The story follows one Prince Nejiru, of Neji island (neji means screw) who has a, frankly, sexual obsession with screws. He is sent out by his father to seek his fortune, and comes across a type of robot called a Vocabot who's boneheaded (hebo) and who farts (he) a lot. He names this companion Hebo-t. Nejiru collects screws from all over the island, and when they are screwed into Heybot's head, gag songs filled with bad Japanese puns are played. Each episode ends with a climactic battle where Nejiru and an opponent compete to create the ultimate gag song to impress a giant Screw Deity.

None of this will make the least bit of sense to a non Japanese viewer, and my desire to import a Japanese Heybot toy has been tempered by the fact that the gags and specific rules of the game go completely over my head. But no matter: Unlike most shonen competition series, Heybot isn't concerned with playing by the rules. It presents Nejiru and Heybot as goof offs if not actively evil, constantly tries to replace them with better protagonists, and one episode, doubling as a holiday commercial, has a smaller toy version of Heybot try and murder the series' namesake.

The supporting cast is similarly deranged. There's Heybot's love interest, VoCammy (voiced by Satomi Arai) a pink Vocabot with a humanoid suit who regularly tries to kidnap Heybot. There are the VocaReemans, a trio of loser bots, one who continuously vomits, another who continuously sleeps, and one who continuously complains on Twitter. There's DJ Sarukky, a hip hop gorilla (from Detroit!) who dances to a beat sample that plays whenever he's on screen. A personal favorite is ghost girl Yuuko, clearly inspired by Sadako of the Ring, who shows up making absurd gags and puns.

Even with a brief plot synopsis, one isn't sure what will happen in a given Heybot episode. It has the attention span and anti-humor ambitions of a Tim and Eric production. Nejiru and a female version of Heybot star in an infomercial- then there will be a line from Die Hard, "Now I have a machine gun" spoken in English. Five minutes later there's a visual gag with Bruce Willis. One episode features ghost girl Yuuko responding to all plot developments with, "Yeah, I like it." Another of Heybot's human forms pursues a pig serial killer who talks in code. We're introduced to a girl named Memiko who discovers her best friend is an alien. Five episodes later she's spouting "Cool Japan" slogans to a flustered lizard-man version of Haruki Murakami. Finally, Heybot will fart in someone's face. It's there to frustrate and bewilder, like a preschool Un Chien Andalou. Even Nejiru admits, "This show tends to go on tangents."

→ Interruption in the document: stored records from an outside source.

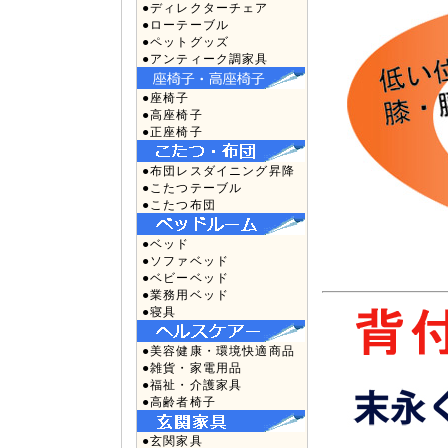
●ディレクターチェア
●ローテーブル
●ペットグッズ
●アンティーク調家具
●座椅子
●高座椅子
●正座椅子
●布団レスダイニング昇降
●こたつテーブル
●こたつ布団
●ベッド
●ソファベッド
●ベビーベッド
●業務用ベッド
●寝具
●美容健康・環境快適商品
●雑貨・家電用品
●福祉・介護家具
●高齢者椅子
●玄関家具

And yet the more you watch, the more you can see all of the absurd plot threads have an internal logic. All of the throwaway gags keep building on each other, as though there's some kind of meaning behind it all. Heybot will repel a lot of people, because it actively tries to gross you out. But those of us who keep returning week after week do so because with Heybot, we've found a project with staff that is allowed to keep experimenting with crazier and crazier ideas. It'll be great to see where this all leads.